Altogether, the Censorship question was one of the issues of the day. A Royal Commission was demanded to examine it, largely because of the attacks of Shaw, William Archer and others on the power given to a "Court official" to deprive a playwright of his livelihood at will. Certain works by Ibsen and Maeterlinck had been banned, and this brought all good Europeans into the ranks of the attackers. By an inverted reasoning, the public began to think that every censored play must be a masterpiece; and on this assumption a number of dull pieces were inflicted on the members of Sunday evening societies, whose audience by a legal fiction were permitted to see them.

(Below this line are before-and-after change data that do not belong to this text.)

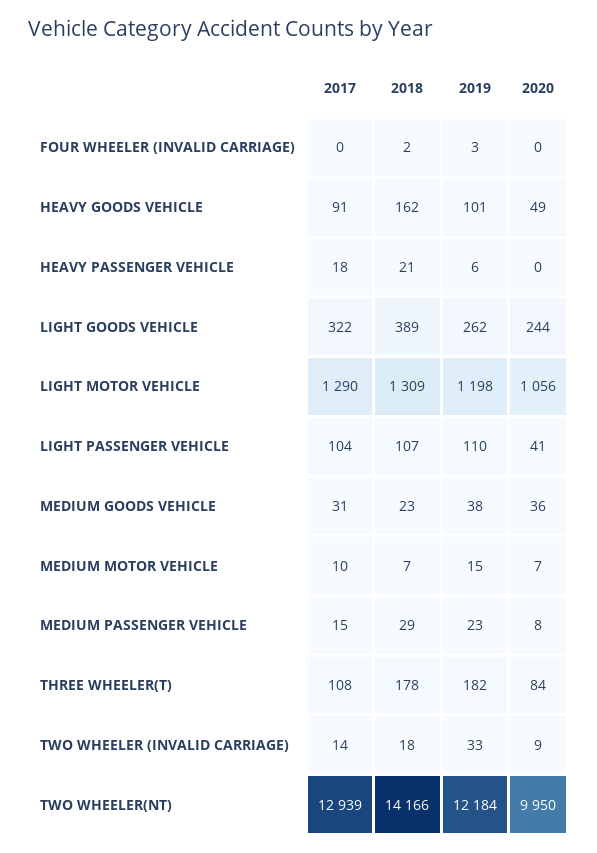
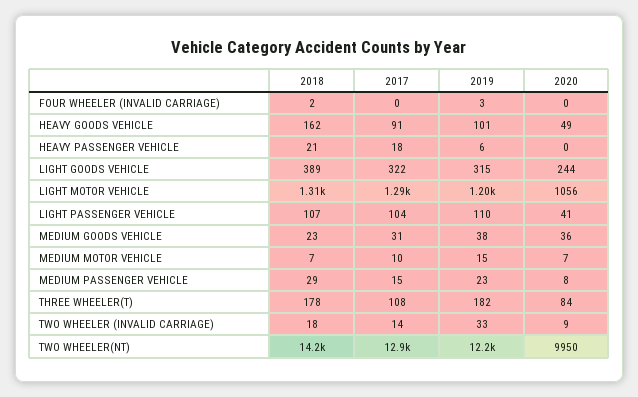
2019, LIGHT GOODS VEHICLE: 262 -> 315

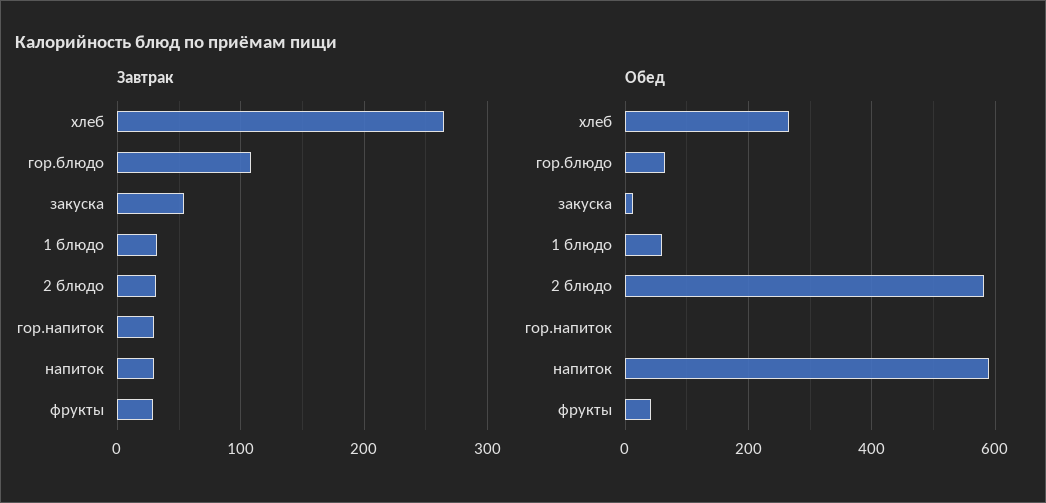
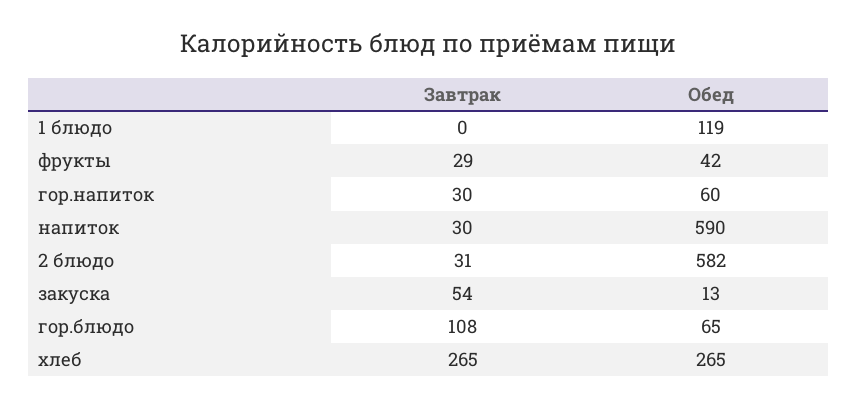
Завтрак, 1 блюдо: 30 -> 0
Обед, 1 блюдо: 60 -> 119
Обед, гор.напиток: 0 -> 60

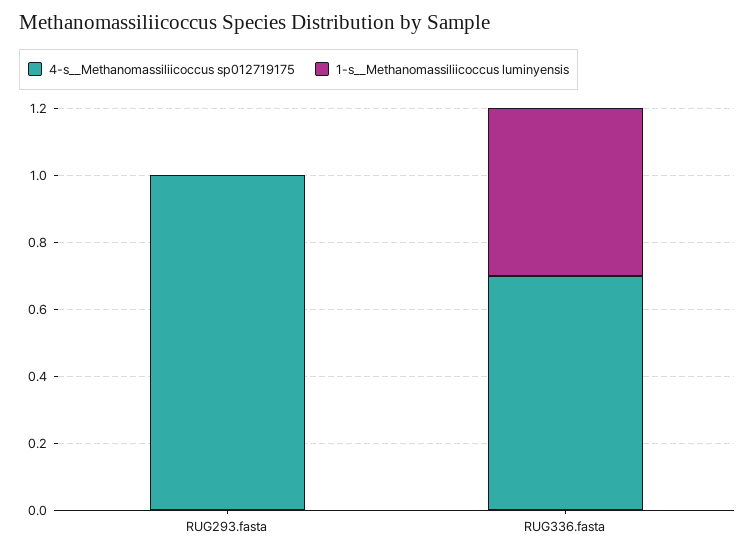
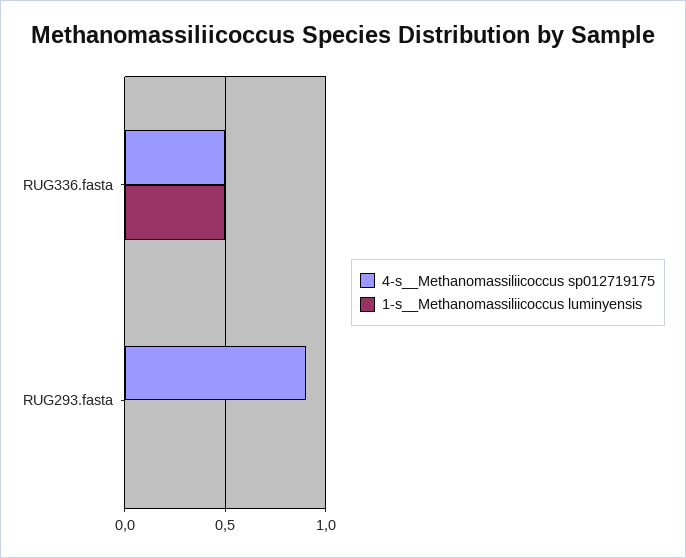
4-s__Methanomassiliicoccus sp012719175, RUG293.fasta: 1 -> 0.9
4-s__Methanomassiliicoccus sp012719175, RUG336.fasta: 0.7 -> 0.5

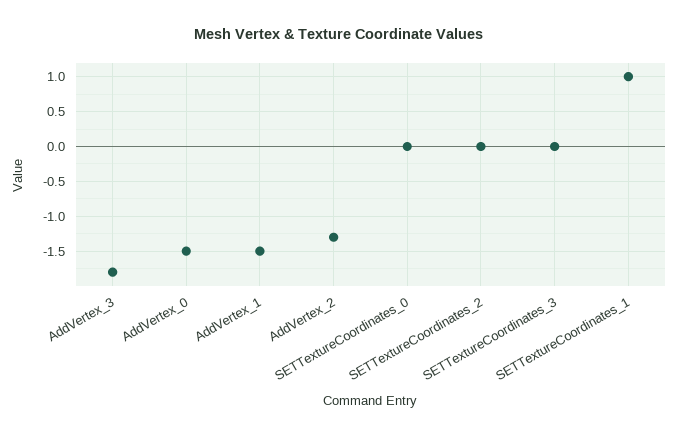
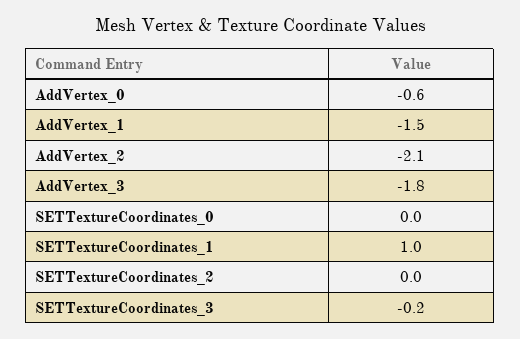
AddVertex_0: -1.5 -> -0.6
AddVertex_2: -1.3 -> -2.1
SETTextureCoordinates_3: 0 -> -0.2

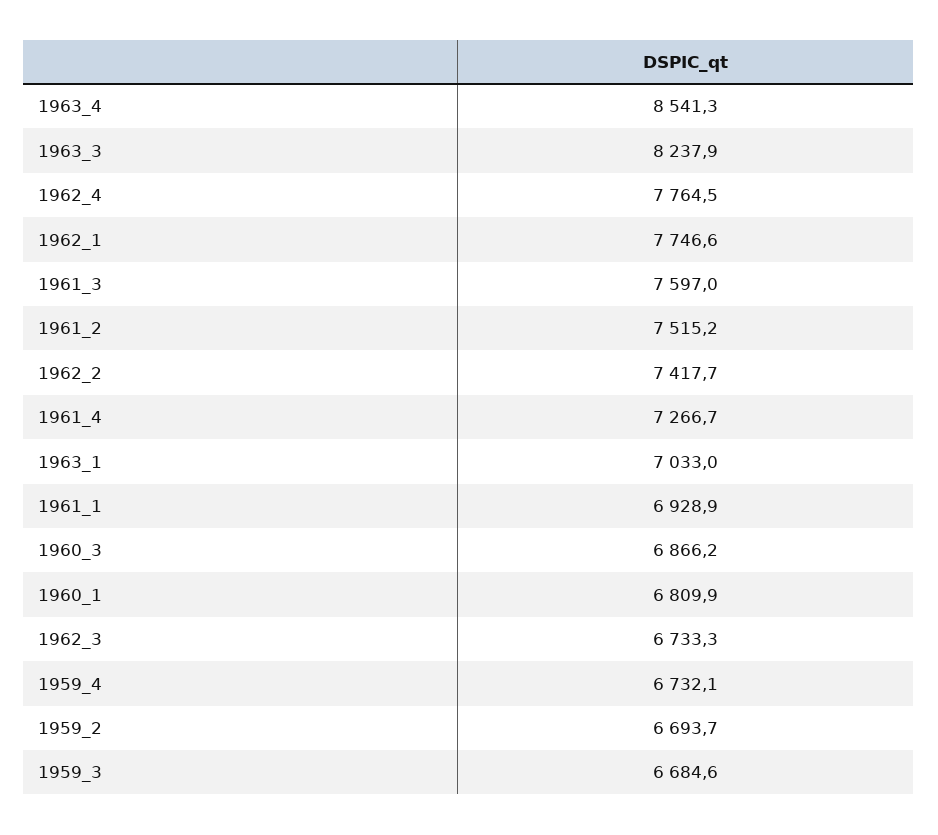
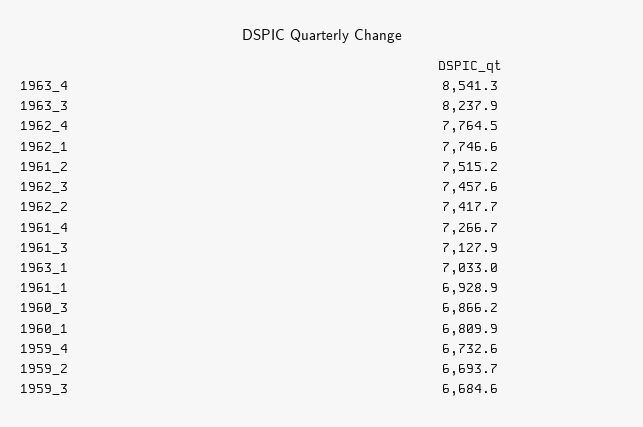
1961_3: 7597 -> 7127.9
1962_3: 6733.3 -> 7457.6
1959_4: 6732.1 -> 6732.6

Such was the background of a young man's dramatic interest in his very early twenties, say in the years from 1905 to 1907. And if that should now appear to have been an age of enviable tranquillity, I can only recall it as an age of unremitting conflict. This was no doubt the effect of intellectual growing-pains; for looking back I can form a picture of genuine period character and even leisurely charm—the ladies just beginning to find it old-fashioned to ride bicycles in the Park; their long dresses, both afternoon and evening, that "did up" with hooks and eyes at the back; the dust on the country roads and the mud in the London streets; Shaw's first motor-car with the great man himself at the wheel and Mrs. Shaw in a becoming motor-veil at his side; the races at Epsom and Ascot with King Edward in his grey top-hat smoking a cigar; H. G. Wells in evening tails with black waistcoat and tie saying a few words to me at a Fabian conversazione where dancing was described as "the ethical movement". After a year or two of this London life, I resigned my post as university lecturer in science to take a private tutorial post with prospects of travel. My own education was to be continued in a post-graduate course at Munich; and it was this latter prospect that decided the step.

No journey across Europe can ever compare with the first. Still looking eastward from my window as evening falls, I realize how familiar the life of those now forbidden countries has grown to me in the course of time. It seems yesterday (though it last happened more than two years ago) that one drove to the Channel port and crossed over with the car, and passed in a few hours from the Flemish ploughing horses to the yoked oxen about Compiègne or Laon; then left the chalky downs of Champagne for the lovely square of Nancy and the mountains of the Vosges and the Rhine, and climbed over the Black Forest into the rolling plains of Württemberg; and saw the Alps rise in the distance beyond the cathedral of Ulm and the Marienkirche of Munich; and so by forest and pass gained the ultimate goal of Florence or Siena. There was even a day when I rehearsed all morning at the theatre, and lunched at the Garrick Club, and dined the same evening at Thomas Mann's villa on a Swiss lake, thanks to a plane that crossed France in two hours. And yet this first long journey, in 1907, remains the clearest in my mind. It began by Dover and Ostend, and was broken at Brussels and Cologne, and again at Coblenz to which we took the Rhine steamboat. The month was September, when tourists were coming home to England in the opposite direction; and on the evening of the third day from London we drew into the main station of the Bavarian city, there to live for a year. To a young European, it seemed a coming-of-age.